ПРЕДОСТАВЛЕННЫЙ ТЕКСТ >>
>>>

Александр Архангельский:
Все согласны? Вы тоже так думаете?

Реплика:
Я рационально мыслю. Почему мне хотелось бы, чтобы осталось название «Киров»? Потому что, на мой взгляд, переименование стоит огромных денег. У нас есть большая стела, на которой написано «Киров». Чтобы поменять ее, нужны миллионы рублей.

Реплика:
Цена вопроса – 20 миллионов рублей.

Реплика:
Я думаю, что от того, что поменяем Киров на Вятку, нам легче не станет.

Реплика:
Кроме того, есть большая опасность, связанная с российской действительностью. Развалить все смогут, а восстановить нет. На въезде в город есть сооружения, и на них большими буквами написано «Покер». На всех дорогах. Разрушить это смогут. А восстановить – это вопрос.

Александр Архангельский:
А как вы относитесь к переименованию Волгограда в Сталинград?

Реплика:
Более отрицательно, если откровенно.

<<<

ИСХОДНЫЕ ДАННЫЕ >>
>>>

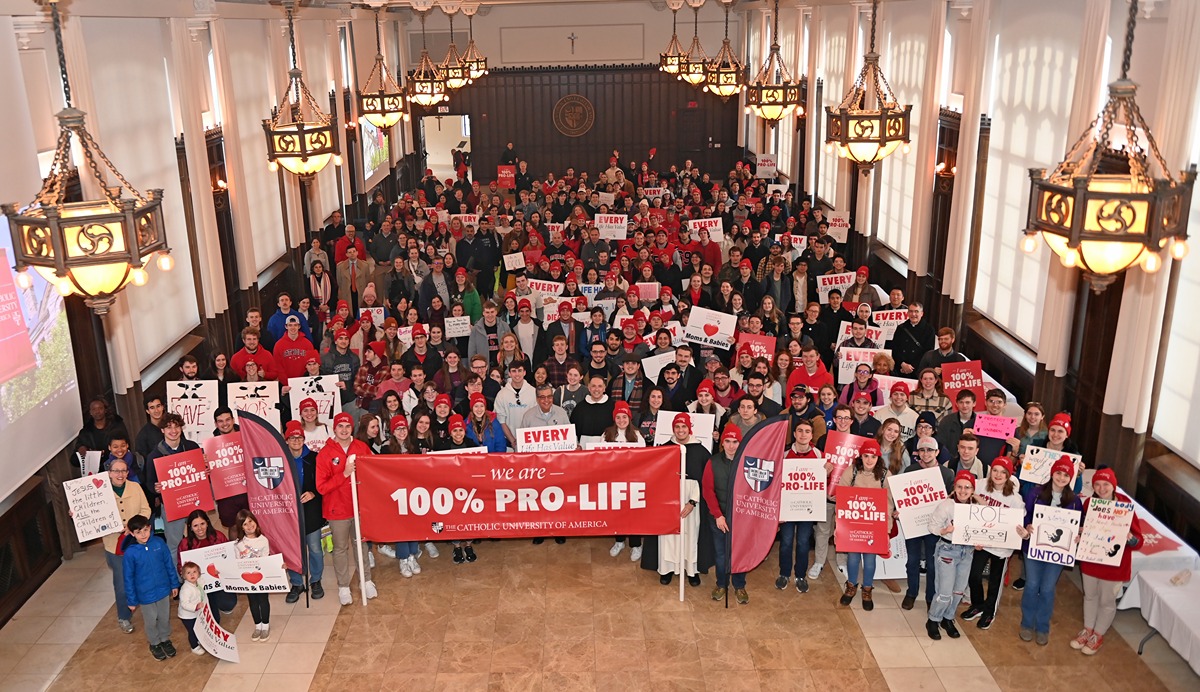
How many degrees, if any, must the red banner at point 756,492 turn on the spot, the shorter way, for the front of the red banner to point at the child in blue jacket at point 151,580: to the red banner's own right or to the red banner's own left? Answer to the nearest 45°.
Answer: approximately 90° to the red banner's own right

<<<

ОПИСАНИЕ ЗАДАНИЯ >> Подхватите стенограмму обсуждения переименования Кирова и продолжите её после последней реплики, сохраняя тот же формат чередования выступающих.

ОЖИДАЕМЫЙ РЕЗУЛЬТАТ >>
Реплика:
Чем это актуально? Нам Киров в Вятку переименовать. В чем необходимость? В каждом городе есть улица Ленина.

Реплика:
Не в каждом. У нас нет.

Реплика:
У нас переименовываются улицы. Если убрать названия всех, кто убил людей, то как можно назвать Екатеринодар? Екатерина не убивала людей?

Реплика:
Петр Первый. Если объективно посмотреть, то при нем население сократилось, как минимум, на четверть. При каких расценках Сталин играл в игрушки?

Александр Архангельский:
Сталин не играл в игрушки.

Реплика:
Я согласен с тем, что сейчас люди мало задумываются. Я не помню ни одного примера, чтобы люди задумались над тем, почему улицы названы именем того или иного человека. У нас в Казани есть много улиц, названных именами татарских деятелей, я понятия не имею, кто они. Но мне кажется, может произойти обратный процесс. Если мы станем переименовывать Киров в Вятку, тогда на всю Россию поднимется вопрос, почему мы это делаем. И тут мы поймем, почему мы это делаем. А потому что Киров был убийцей. И тут это станет своеобразной эмоциональной встряской для людей.

Александр Архангельский:
А какой город назван в честь Петра?

Реплика: Санкт-Петербург.

Александр Архангельский:
Он назван в честь святого Петра.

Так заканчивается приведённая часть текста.